§ **Document extract**:
--- START ---
2020-09-03 02:00:24

by Haiwei Li

[permalink] [raw]
Subject: [PATCH v2] KVM: Check the allocation of pv cpu mask

From: Haiwei Li <[email protected]>

check the allocation of per-cpu __pv_cpu_mask. Initialize ops only when
successful.

Signed-off-by: Haiwei Li <[email protected]>
---
arch/x86/kernel/kvm.c | 24 ++++++++++++++++++++----
1 file changed, 20 insertions(+), 4 deletions(-)

diff --git a/arch/x86/kernel/kvm.c b/arch/x86/kernel/kvm.c
index 08320b0b2b27..d3c062e551d7 100644
--- a/arch/x86/kernel/kvm.c
+++ b/arch/x86/kernel/kvm.c
@@ -555,7 +555,6 @@ static void kvm_send_ipi_mask_allbutself(const
struct cpumask *mask, int vector)
static void kvm_setup_pv_ipi(void)
{
apic->send_IPI_mask = kvm_send_ipi_mask;
- apic->send_IPI_mask_allbutself = kvm_send_ipi_mask_allbutself;
pr_info("setup PV IPIs\n");
}

@@ -654,7 +653,6 @@ static void __init kvm_guest_init(void)
}

if (pv_tlb_flush_supported()) {
- pv_ops.mmu.flush_tlb_others = kvm_flush_tlb_others;
pv_ops.mmu.tlb_remove_table = tlb_remove_table;
pr_info("KVM setup pv remote TLB flush\n");
}
@@ -767,6 +765,14 @@ static __init int activate_jump_labels(void)
}
arch_initcall(activate_jump_labels);

+static void kvm_free_pv_cpu_mask(void)
+{
+ unsigned int cpu;
+
+ for_each_possible_cpu(cpu)
+ free_cpumask_var(per_cpu(__pv_cpu_mask, cpu));
+}
+
static __init int kvm_alloc_cpumask(void)
{
int cpu;
@@ -785,11 +791,21 @@ static __init int kvm_alloc_cpumask(void)

if (alloc)
for_each_possible_cpu(cpu) {
- zalloc_cpumask_var_node(per_cpu_ptr(&__pv_cpu_mask, cpu),
- GFP_KERNEL, cpu_to_node(cpu));
+ if (!zalloc_cpumask_var_node(
+ per_cpu_ptr(&__pv_cpu_mask, cpu),
+ GFP_KERNEL, cpu_to_node(cpu)))
--- END ---
Carry on the KVM pv cpu mask patch from the last line shown. The listing that comes next plays no part in any of this.

§ **Data section**:
--- START ---
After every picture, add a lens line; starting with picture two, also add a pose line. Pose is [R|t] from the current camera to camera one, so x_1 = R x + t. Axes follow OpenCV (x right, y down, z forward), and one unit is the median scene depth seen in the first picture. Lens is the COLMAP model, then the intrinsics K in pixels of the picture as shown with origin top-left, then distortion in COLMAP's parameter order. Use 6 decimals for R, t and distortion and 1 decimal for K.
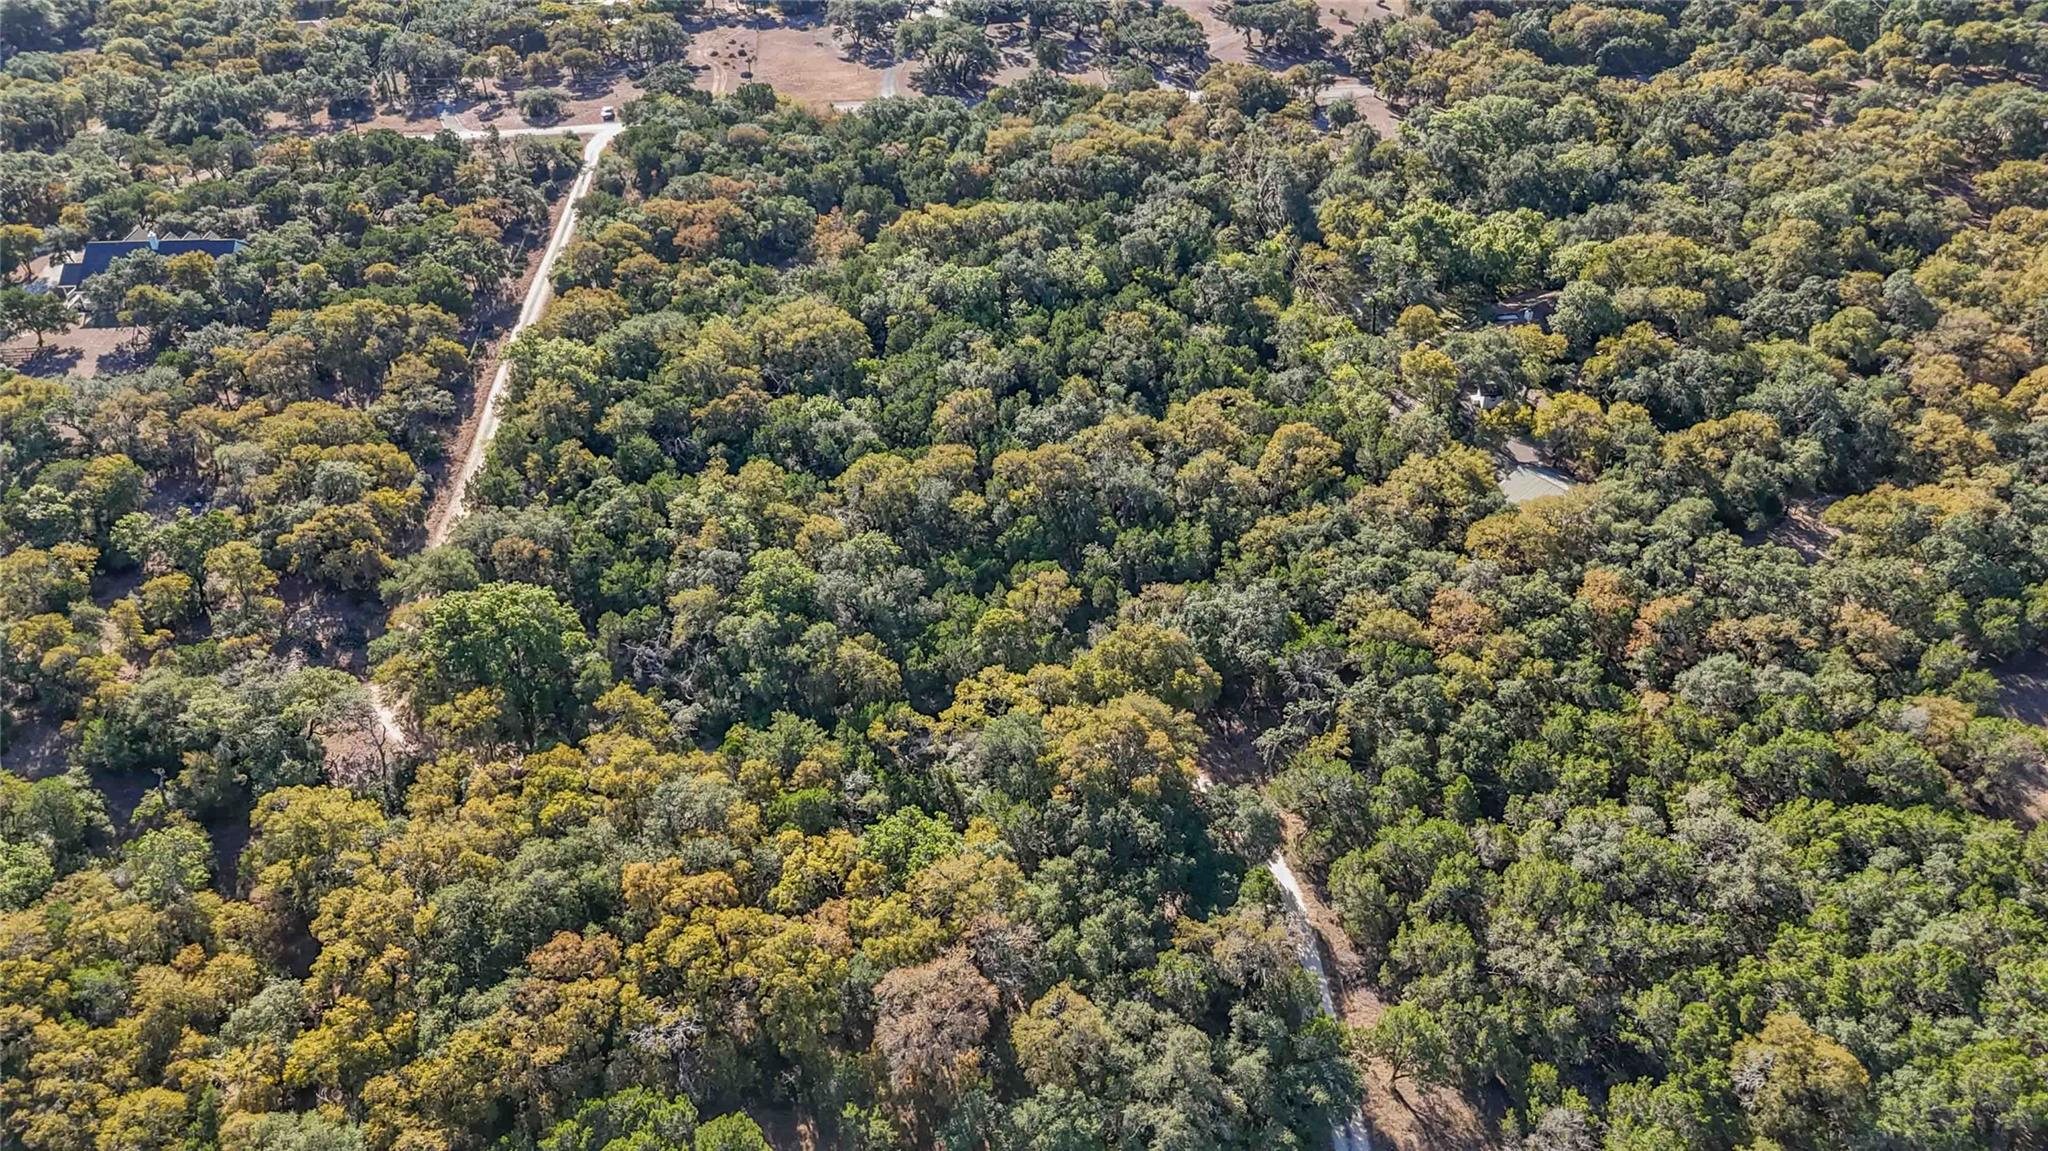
lens RADIAL K [[1512.8, 0, 1024.0], [0, 1512.8, 575.5], [0, 0, 1]] dist [0.080971, -0.079400]
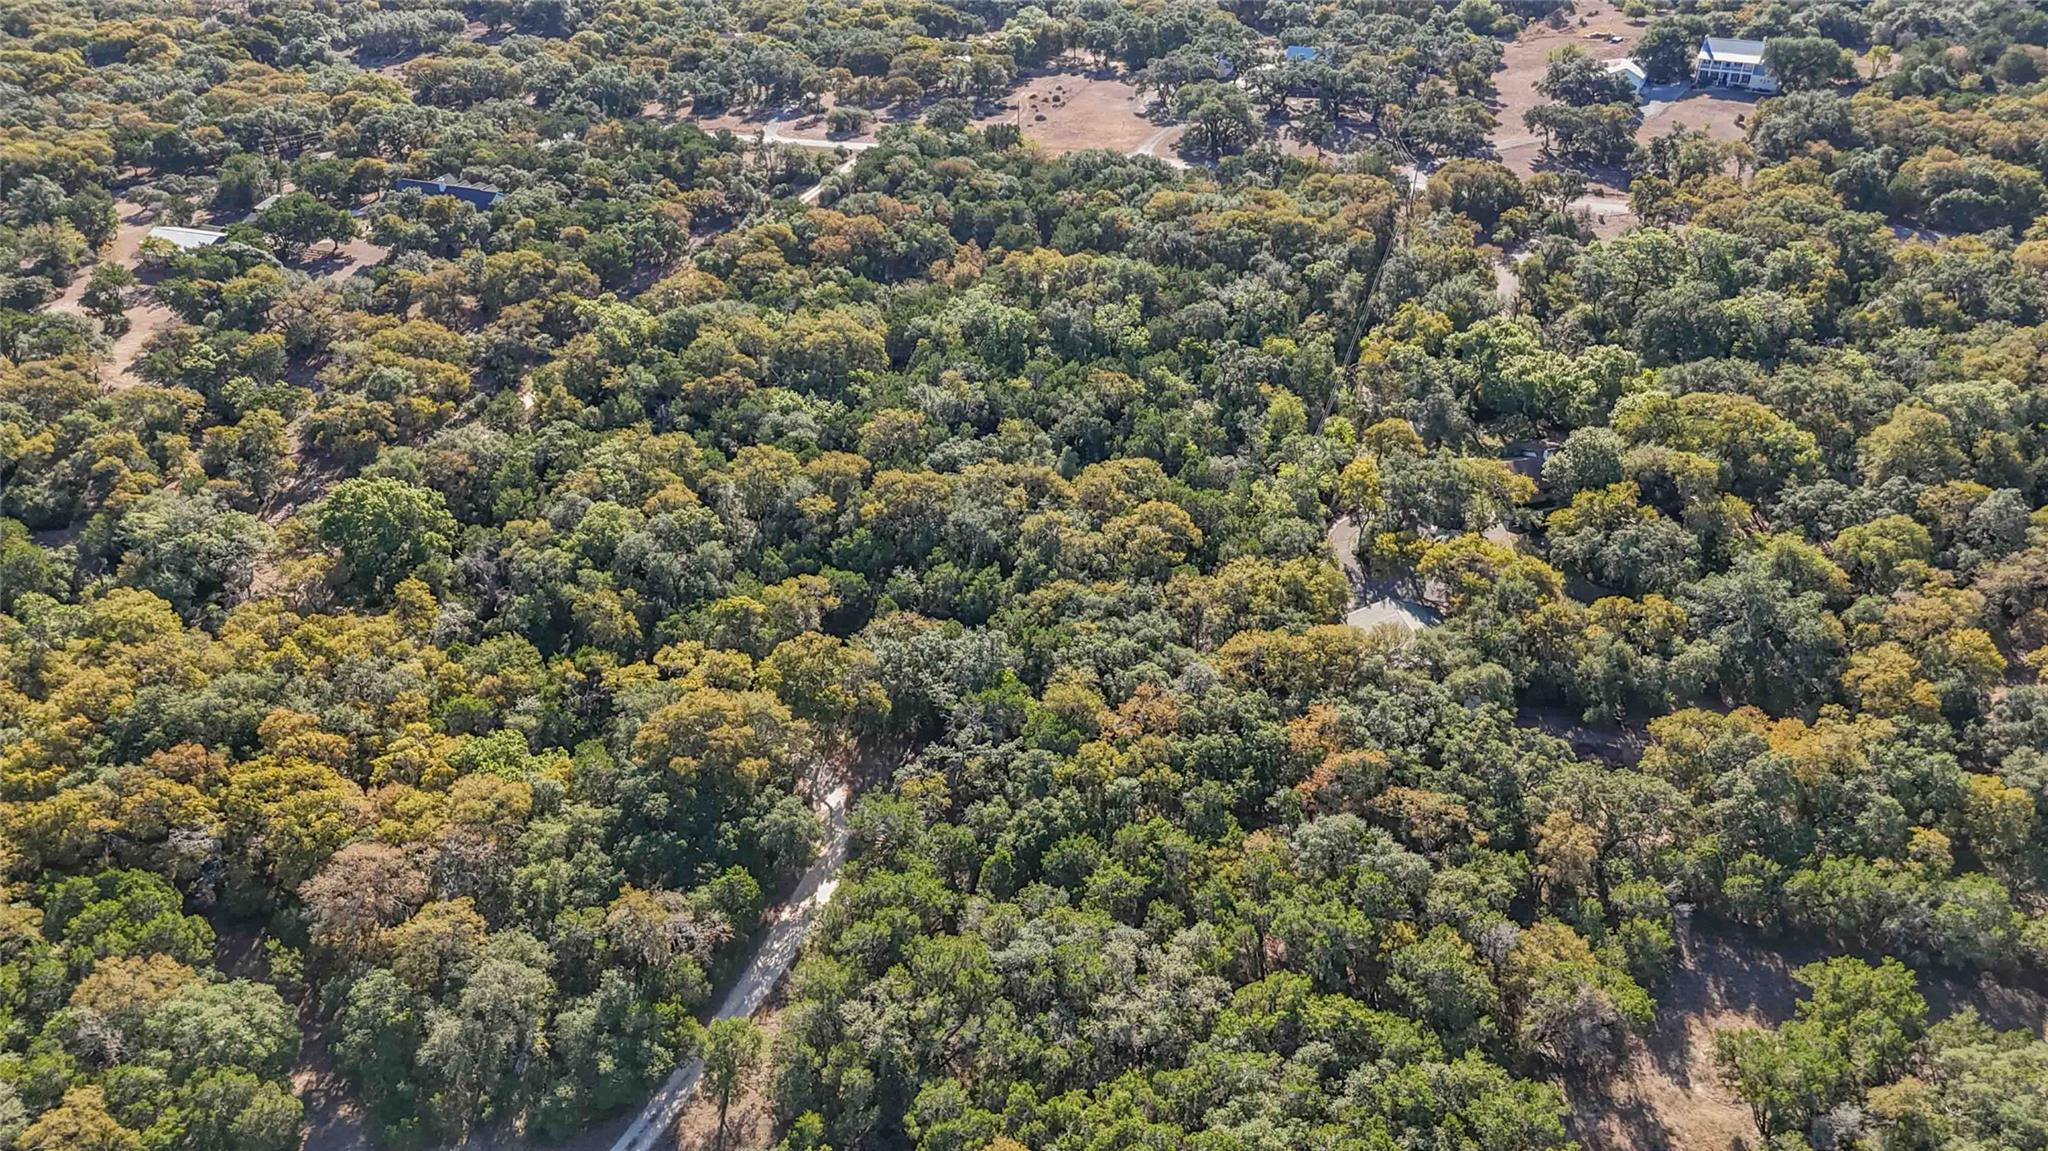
lens RADIAL K [[1512.8, 0, 1024.0], [0, 1512.8, 575.5], [0, 0, 1]] dist [0.080971, -0.079400]
pose [[0.906666, 0.222527, -0.358384, 0.436724], [-0.236083, 0.971714, 0.006094, -0.036321], [0.349602, 0.079083, 0.933554, 0.049827]]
--- END ---
§ **Response to this exercise**:
+ goto zalloc_cpumask_fail;
}

+#if defined(CONFIG_SMP)
+ apic->send_IPI_mask_allbutself = kvm_send_ipi_mask_allbutself;
+#endif
+ pv_ops.mmu.flush_tlb_others = kvm_flush_tlb_others;
return 0;
+
+zalloc_cpumask_fail:
+ kvm_free_pv_cpu_mask();
+ return -ENOMEM;
}
arch_initcall(kvm_alloc_cpumask);

--
2.18.4


2020-09-03 10:42:11

by Vitaly Kuznetsov

[permalink] [raw]
Subject: Re: [PATCH v2] KVM: Check the allocation of pv cpu mask

Haiwei Li <[email protected]> writes:

> From: Haiwei Li <[email protected]>
>
> check the allocation of per-cpu __pv_cpu_mask. Initialize ops only when
> successful.
>
> Signed-off-by: Haiwei Li <[email protected]>
> ---
> arch/x86/kernel/kvm.c | 24 ++++++++++++++++++++----
> 1 file changed, 20 insertions(+), 4 deletions(-)
>
> diff --git a/arch/x86/kernel/kvm.c b/arch/x86/kernel/kvm.c
> index 08320b0b2b27..d3c062e551d7 100644
> --- a/arch/x86/kernel/kvm.c
> +++ b/arch/x86/kernel/kvm.c
> @@ -555,7 +555,6 @@ static void kvm_send_ipi_mask_allbutself(const
> struct cpumask *mask, int vector)
> static void kvm_setup_pv_ipi(void)
> {
> apic->send_IPI_mask = kvm_send_ipi_mask;
> - apic->send_IPI_mask_allbutself = kvm_send_ipi_mask_allbutself;
> pr_info("setup PV IPIs\n");
> }
>
> @@ -654,7 +653,6 @@ static void __init kvm_guest_init(void)
> }
>
> if (pv_tlb_flush_supported()) {
> - pv_ops.mmu.flush_tlb_others = kvm_flush_tlb_others;
> pv_ops.mmu.tlb_remove_table = tlb_remove_table;
> pr_info("KVM setup pv remote TLB flush\n");
> }
> @@ -767,6 +765,14 @@ static __init int activate_jump_labels(void)
> }
> arch_initcall(activate_jump_labels);
>
> +static void kvm_free_pv_cpu_mask(void)
> +{
> + unsigned int cpu;
> +
> + for_each_possible_cpu(cpu)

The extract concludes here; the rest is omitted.